PROBLEM DETAILS -> In the data, find the word "Adhes" and copy out every line that has it.

RECORDS TO PROCESS ->
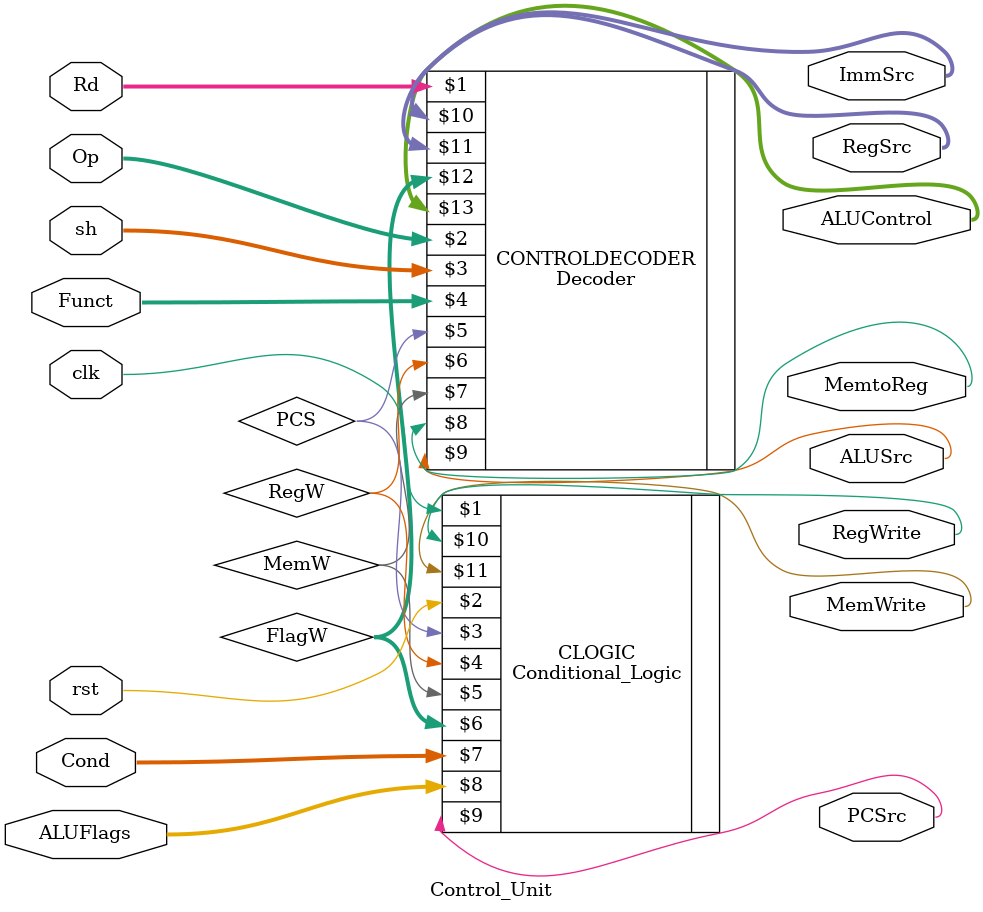
<source format=sv>
module Control_Unit(input logic clk, rst,
						  input logic [3:0] Rd,
						  input logic [1:0] Op, sh,
						  input logic [5:0] Funct,
						  input logic [3:0] Cond, ALUFlags,
						  output logic MemtoReg, ALUSrc,
						  output logic [1:0] ImmSrc, 
						  output logic [2:0] RegSrc,
						  output logic [3:0] ALUControl,
						  output logic PCSrc, RegWrite, MemWrite);

	logic [1:0] FlagW;
	logic PCS, RegW, MemW;
	
	Decoder CONTROLDECODER(Rd, Op, sh, Funct, PCS, RegW, MemW, MemtoReg,
								  ALUSrc, ImmSrc, RegSrc, FlagW, ALUControl);
								  
	Conditional_Logic CLOGIC(clk, rst, PCS, RegW, MemW, FlagW, Cond,
									 ALUFlags, PCSrc, RegWrite, MemWrite);
						  
						  
endmodule 
</source>
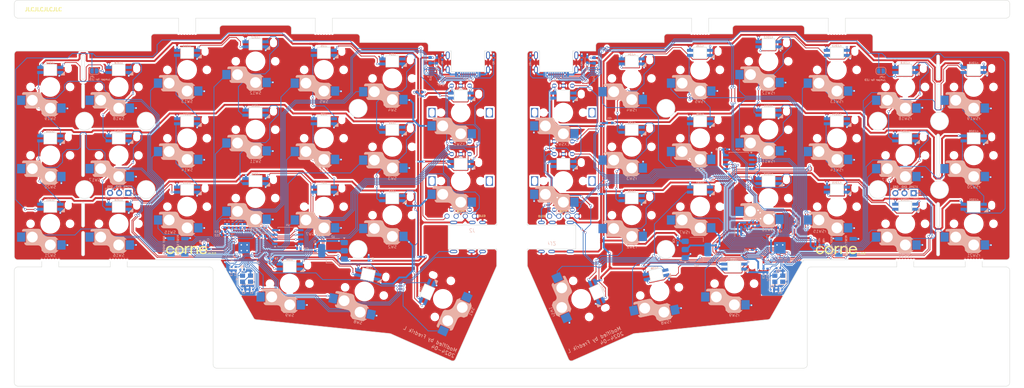
<source format=kicad_pcb>
(kicad_pcb
	(version 20240108)
	(generator "pcbnew")
	(generator_version "8.0")
	(general
		(thickness 1.6)
		(legacy_teardrops no)
	)
	(paper "A3")
	(title_block
		(title "Corne")
		(date "2023-10-22")
		(rev "4.0.0")
		(company "foostan")
	)
	(layers
		(0 "F.Cu" signal)
		(31 "B.Cu" signal)
		(32 "B.Adhes" user "B.Adhesive")
		(33 "F.Adhes" user "F.Adhesive")
		(34 "B.Paste" user)
		(35 "F.Paste" user)
		(36 "B.SilkS" user "B.Silkscreen")
		(37 "F.SilkS" user "F.Silkscreen")
		(38 "B.Mask" user)
		(39 "F.Mask" user)
		(40 "Dwgs.User" user "User.Drawings")
		(41 "Cmts.User" user "User.Comments")
		(42 "Eco1.User" user "User.Eco1")
		(43 "Eco2.User" user "User.Eco2")
		(44 "Edge.Cuts" user)
		(45 "Margin" user)
		(46 "B.CrtYd" user "B.Courtyard")
		(47 "F.CrtYd" user "F.Courtyard")
		(48 "B.Fab" user)
		(49 "F.Fab" user)
	)
	(setup
		(stackup
			(layer "F.SilkS"
				(type "Top Silk Screen")
			)
			(layer "F.Paste"
				(type "Top Solder Paste")
			)
			(layer "F.Mask"
				(type "Top Solder Mask")
				(thickness 0.01)
			)
			(layer "F.Cu"
				(type "copper")
				(thickness 0.035)
			)
			(layer "dielectric 1"
				(type "core")
				(thickness 1.51)
				(material "FR4")
				(epsilon_r 4.5)
				(loss_tangent 0.02)
			)
			(layer "B.Cu"
				(type "copper")
				(thickness 0.035)
			)
			(layer "B.Mask"
				(type "Bottom Solder Mask")
				(thickness 0.01)
			)
			(layer "B.Paste"
				(type "Bottom Solder Paste")
			)
			(layer "B.SilkS"
				(type "Bottom Silk Screen")
			)
			(copper_finish "None")
			(dielectric_constraints no)
		)
		(pad_to_mask_clearance 0)
		(allow_soldermask_bridges_in_footprints no)
		(aux_axis_origin 166.8645 95.15)
		(grid_origin -119.0625 21.43125)
		(pcbplotparams
			(layerselection 0x00010f0_ffffffff)
			(plot_on_all_layers_selection 0x0000000_00000000)
			(disableapertmacros no)
			(usegerberextensions yes)
			(usegerberattributes no)
			(usegerberadvancedattributes no)
			(creategerberjobfile no)
			(dashed_line_dash_ratio 12.000000)
			(dashed_line_gap_ratio 3.000000)
			(svgprecision 6)
			(plotframeref no)
			(viasonmask no)
			(mode 1)
			(useauxorigin no)
			(hpglpennumber 1)
			(hpglpenspeed 20)
			(hpglpendiameter 15.000000)
			(pdf_front_fp_property_popups yes)
			(pdf_back_fp_property_popups yes)
			(dxfpolygonmode yes)
			(dxfimperialunits yes)
			(dxfusepcbnewfont yes)
			(psnegative no)
			(psa4output no)
			(plotreference yes)
			(plotvalue yes)
			(plotfptext yes)
			(plotinvisibletext no)
			(sketchpadsonfab no)
			(subtractmaskfromsilk no)
			(outputformat 1)
			(mirror no)
			(drillshape 0)
			(scaleselection 1)
			(outputdirectory "order-new/")
		)
	)
	(net 0 "")
	(net 1 "Net-(U1-XIN)")
	(net 2 "Net-(C2-Pad1)")
	(net 3 "+1V1")
	(net 4 "+5V")
	(net 5 "+3V3")
	(net 6 "GND")
	(net 7 "Net-(EXLED1-DOUT)")
	(net 8 "Net-(EXLED1-DIN)")
	(net 9 "unconnected-(EXLED2-DOUT-Pad2)")
	(net 10 "VBUS")
	(net 11 "Net-(J1-CC1)")
	(net 12 "unconnected-(J1-SBU1-PadA8)")
	(net 13 "Net-(J1-CC2)")
	(net 14 "unconnected-(J1-SBU2-PadB8)")
	(net 15 "Net-(LED1-DOUT)")
	(net 16 "Net-(LED2-DOUT)")
	(net 17 "Net-(LED7-DOUT)")
	(net 18 "Net-(LED8-DOUT)")
	(net 19 "Net-(LED10-DIN)")
	(net 20 "Net-(LED10-DOUT)")
	(net 21 "Net-(LED14-DOUT)")
	(net 22 "Net-(LED15-DOUT)")
	(net 23 "Net-(LED16-DOUT)")
	(net 24 "Net-(U1-XOUT)")
	(net 25 "Net-(U1-USB_DP)")
	(net 26 "Net-(U1-USB_DM)")
	(net 27 "Net-(R6-Pad2)")
	(net 28 "Net-(U1-RUN)")
	(net 29 "Net-(D1-K)")
	(net 30 "/left/RE0A")
	(net 31 "/left/REB")
	(net 32 "/left/KEYEX1")
	(net 33 "/left/RE1A")
	(net 34 "/left/KEYEX2")
	(net 35 "/left/D+")
	(net 36 "/left/D-")
	(net 37 "/left/RX")
	(net 38 "/left/TX")
	(net 39 "/left/SWCLK")
	(net 40 "/left/SWD")
	(net 41 "/left/LED")
	(net 42 "/left/QSPI_SS")
	(net 43 "/left/KEY1")
	(net 44 "/left/KEY2")
	(net 45 "/left/KEY3")
	(net 46 "/left/KEY4")
	(net 47 "/left/KEY5")
	(net 48 "/left/KEY6")
	(net 49 "/left/KEY7")
	(net 50 "/left/KEY8")
	(net 51 "/left/KEY9")
	(net 52 "/left/KEY10")
	(net 53 "/left/KEY11")
	(net 54 "/left/KEY12")
	(net 55 "/left/KEY13")
	(net 56 "/left/KEY14")
	(net 57 "/left/KEY15")
	(net 58 "/left/KEY16")
	(net 59 "/left/KEY17")
	(net 60 "/left/KEY18")
	(net 61 "/left/KEY19")
	(net 62 "/left/KEY20")
	(net 63 "/left/KEY21")
	(net 64 "/left/QSPI_SD3")
	(net 65 "/left/QSPI_SCLK")
	(net 66 "/left/QSPI_SD0")
	(net 67 "/left/QSPI_SD2")
	(net 68 "/left/QSPI_SD1")
	(net 69 "Net-(LED6-DOUT)")
	(net 70 "Net-(LED5-DOUT)")
	(net 71 "Net-(LED4-DOUT)")
	(net 72 "Net-(LED3-DOUT)")
	(net 73 "Net-(LED20-DOUT)")
	(net 74 "Net-(LED19-DOUT)")
	(net 75 "Net-(JP1-A)")
	(net 76 "Net-(LED17-DOUT)")
	(net 77 "Net-(LED13-DOUT)")
	(net 78 "Net-(LED12-DOUT)")
	(net 79 "Net-(LED11-DOUT)")
	(net 80 "VBUSR")
	(net 81 "Net-(rJ1-CC1)")
	(net 82 "/right/D+")
	(net 83 "/right/D-")
	(net 84 "unconnected-(rJ1-SBU1-PadA8)")
	(net 85 "Net-(rJ1-CC2)")
	(net 86 "unconnected-(rJ1-SBU2-PadB8)")
	(net 87 "Net-(rU1-XIN)")
	(net 88 "GNDR")
	(net 89 "Net-(rC2-Pad1)")
	(net 90 "+1V1R")
	(net 91 "+5VR")
	(net 92 "+3V3R")
	(net 93 "Net-(rD1-K)")
	(net 94 "Net-(rEXLED1-DOUT)")
	(net 95 "Net-(rEXLED1-DIN)")
	(net 96 "unconnected-(rEXLED2-DOUT-Pad2)")
	(net 97 "/right/RE0A")
	(net 98 "/right/REB")
	(net 99 "/right/KEYEX1")
	(net 100 "/right/RE1A")
	(net 101 "/right/KEYEX2")
	(net 102 "/right/TX")
	(net 103 "/right/RX")
	(net 104 "/right/SWCLK")
	(net 105 "/right/SWD")
	(net 106 "Net-(rLED1-DOUT)")
	(net 107 "/right/LED")
	(net 108 "Net-(rLED2-DOUT)")
	(net 109 "Net-(rLED3-DOUT)")
	(net 110 "Net-(rLED4-DOUT)")
	(net 111 "Net-(rLED5-DOUT)")
	(net 112 "Net-(rLED6-DOUT)")
	(net 113 "Net-(rLED7-DOUT)")
	(net 114 "Net-(rLED8-DOUT)")
	(net 115 "Net-(rLED10-DIN)")
	(net 116 "Net-(rLED10-DOUT)")
	(net 117 "Net-(rLED11-DOUT)")
	(net 118 "Net-(rLED12-DOUT)")
	(net 119 "Net-(rLED13-DOUT)")
	(net 120 "Net-(rLED14-DOUT)")
	(net 121 "Net-(rLED15-DOUT)")
	(net 122 "Net-(rLED16-DOUT)")
	(net 123 "Net-(rLED17-DOUT)")
	(net 124 "Net-(rJP1-A)")
	(net 125 "Net-(rLED19-DOUT)")
	(net 126 "Net-(rLED20-DOUT)")
	(net 127 "Net-(rU1-XOUT)")
	(net 128 "Net-(rU1-USB_DP)")
	(net 129 "Net-(rU1-USB_DM)")
	(net 130 "/right/QSPI_SS")
	(net 131 "Net-(rR6-Pad2)")
	(net 132 "Net-(rU1-RUN)")
	(net 133 "/right/KEY1")
	(net 134 "/right/KEY2")
	(net 135 "/right/KEY3")
	(net 136 "/right/KEY4")
	(net 137 "/right/KEY5")
	(net 138 "/right/KEY6")
	(net 139 "/right/KEY7")
	(net 140 "/right/KEY8")
	(net 141 "/right/KEY9")
	(net 142 "/right/KEY10")
	(net 143 "/right/KEY11")
	(net 144 "/right/KEY12")
	(net 145 "/right/KEY13")
	(net 146 "/right/KEY14")
	(net 147 "/right/KEY15")
	(net 148 "/right/KEY16")
	(net 149 "/right/KEY17")
	(net 150 "/right/KEY18")
	(net 151 "/right/KEY19")
	(net 152 "/right/KEY20")
	(net 153 "/right/KEY21")
	(net 154 "/right/QSPI_SD3")
	(net 155 "/right/QSPI_SCLK")
	(net 156 "/right/QSPI_SD0")
	(net 157 "/right/QSPI_SD2")
	(net 158 "/right/QSPI_SD1")
	(footprint "kbd_local:Breakaway_Tabs" (layer "F.Cu") (at 78.1575 142.76625))
	(footprint "kbd_local:Breakaway_Tabs" (layer "F.Cu") (at 154.3575 79.45375))
	(footprint "kbd_local:Breakaway_Tabs" (layer "F.Cu") (at 259.132502 79.45375))
	(footprint "kbd_local:OLED" (layer "F.Cu") (at 221.0325 130.43125))
	(footprint "kbd_local:Breakaway_Tabs" (layer "F.Cu") (at 97.2075 142.76625))
	(footprint "kbd:corne-logo-horizontal" (layer "F.Cu") (at 297.2325 139.93125))
	(footprint "kbd_local:Breakaway_Tabs" (layer "F.Cu") (at 297.2325 79.45375))
	(footprint "kbd_local:Breakaway_Tabs" (layer "F.Cu") (at 335.3325 142.76625))
	(footprint "kbd:corne-logo-horizontal" (layer "F.Cu") (at 116.2575 139.93125))
	(footprint "kbd_local:Breakaway_Tabs" (layer "F.Cu") (at 316.2825 142.76625))
	(footprint "kbd_local:Breakaway_Tabs" (layer "F.Cu") (at 116.2575 79.45375))
	(footprint "kbd_local:OLED" (layer "F.Cu") (at 192.4575 130.43125))
	(footprint "Capacitor_SMD:C_0402_1005Metric" (layer "B.Cu") (at 134.1675 150.82995 180))
	(footprint "Connector_PinHeader_2.54mm:PinHeader_1x03_P2.54mm_Vertical" (layer "B.Cu") (at 99.8775 123.96125 90))
	(footprint "Capacitor_SMD:C_0402_1005Metric" (layer "B.Cu") (at 281.407502 150.87 180))
	(footprint "Diode_SMD:D_SOD-523" (layer "B.Cu") (at 185.777508 87.03375 90))
	(footprint "kbd_local:keyswitch_choc12_hotswap_1u" (layer "B.Cu") (at 173.4075 92.06 180))
	(footprint "kbd_local:keyswitch_choc12_hotswap_1u_rotary_encoder_ec12" (layer "B.Cu") (at 192.4575 120.635 180))
	(footprint "Capacitor_SMD:C_0402_1005Metric" (layer "B.Cu") (at 277.877502 145.55 -90))
	(footprint "kbd_local:YS-SK6812MINI-E" (layer "B.Cu") (at 97.2075 127.80375 180))
	(footprint "kbd_local:keyswitch_choc12_hotswap_1u" (layer "B.Cu") (at 316.2825 113.49125 180))
	(footprint "kbd_local:YS-SK6812MINI-E" (layer "B.Cu") (at 316.282502 127.80375 180))
	(footprint "kbd_local:YS-SK6812MINI-E" (layer "B.Cu") (at 173.4075 106.3725 180))
	(footprint "Resistor_SMD:R_0402_1005Metric" (layer "B.Cu") (at 280.952502 144.89125))
	(footprint "Capacitor_SMD:C_0402_1005Metric" (layer "B.Cu") (at 147.3825 139.55 180))
	(footprint "Capacitor_SMD:C_0402_1005Metric" (layer "B.Cu") (at 291.257508 138.86375 90))
	(footprint "Capacitor_SMD:C_0402_1005Metric" (layer "B.Cu") (at 285.4325 132.55125 90))
	(footprint "kbd_local:keyswitch_choc12_hotswap_1u" (layer "B.Cu") (at 297.2325 127.77875 180))
	(footprint "kbd_local:PJ-606-6A" (layer "B.Cu") (at 211.5875 132.96625))
	(footprint "Resistor_SMD:R_0402_1005Metric" (layer "B.Cu") (at 121.027502 139.13 -90))
	(footprint "Capacitor_SMD:C_0402_1005Metric" (layer "B.Cu") (at 276.797502 145.55 -90))
	(footprint "kbd_local:keyswitch_choc12_hotswap_1u" (layer "B.Cu") (at 268.6575 149.21 180))
	(footprint "kbd_local:keyswitch_choc12_hotswap_1u_rotary_encoder_ec12" (layer "B.Cu") (at 221.0325 120.635 180))
	(footprint "Capacitor_SMD:C_0402_1005Metric" (layer "B.Cu") (at 270.0825 133.49125 180))
	(footprint "kbd_local:keyswitch_choc12_hotswap_1u" (layer "B.Cu") (at 144.8325 149.21 180))
	(footprint "Package_DFN_QFN:QFN-56-1EP_7x7mm_P0.4mm_EP3.2x3.2mm" (layer "B.Cu") (at 281.3525 139.22495 180))
	(footprint "kbd_local:keyswitch_choc12_hotswap_1u"
		(layer "B.Cu")
		(uuid "1f69d9b1-c660-40fb-b8a4-e6dc7a83f462")
		(at 154.3575 89.67875 180)
		(property "Reference" "SW5"
			(at 0 -8.8 180)
			(layer "B.SilkS")
			(uuid "b71a2ac1-5840-4219-a243-0fa90874c737")
			(effects
				(font
					(size 0.8 0.8)
					(thickness 0.1)
					(bold yes)
				)
				(justify mirror)
			)
		)
		(property "Value" "SW_Push"
			(at 0 7.8 180)
			(layer "B.Fab")
			(hide yes)
			(uuid "6ff0199e-29c3-479a-9756-07ac671edb33")
			(effects
				(font
					(size 0.6 0.6)
					(thickness 0.1)
					(bold yes)
				)
				(justify mirror)
			)
		)
		(property "Footprint" "kbd_local:keyswitch_choc12_hotswap_1u"
			(at 0 0 0)
			(unlocked yes)
			(layer "B.Fab")
			(hide yes)
			(uuid "9e2cc28c-6614-42b2-aafa-e6c0ed4e990b")
			(effects
				(font
					(size 1.27 1.27)
				)
				(justify mirror)
			)
		)
		(property "Datasheet" ""
			(at 0 0 0)
			(unlocked yes)
			(layer "B.Fab")
			(hide yes)
			(uuid "944708eb-b3f5-424e-a851-88ce67bf1332")
			(effects
				(font
					(size 1.27 1.27)
				)
				(justify mirror)
			)
		)
		(property "Description" ""
			(at 0 0 0)
			(unlocked yes)
			(layer "B.Fab
... [2436798 chars truncated]
</source>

ANSWER SECTION ->
		(32 "B.Adhes" user "B.Adhesive")
		(33 "F.Adhes" user "F.Adhesive")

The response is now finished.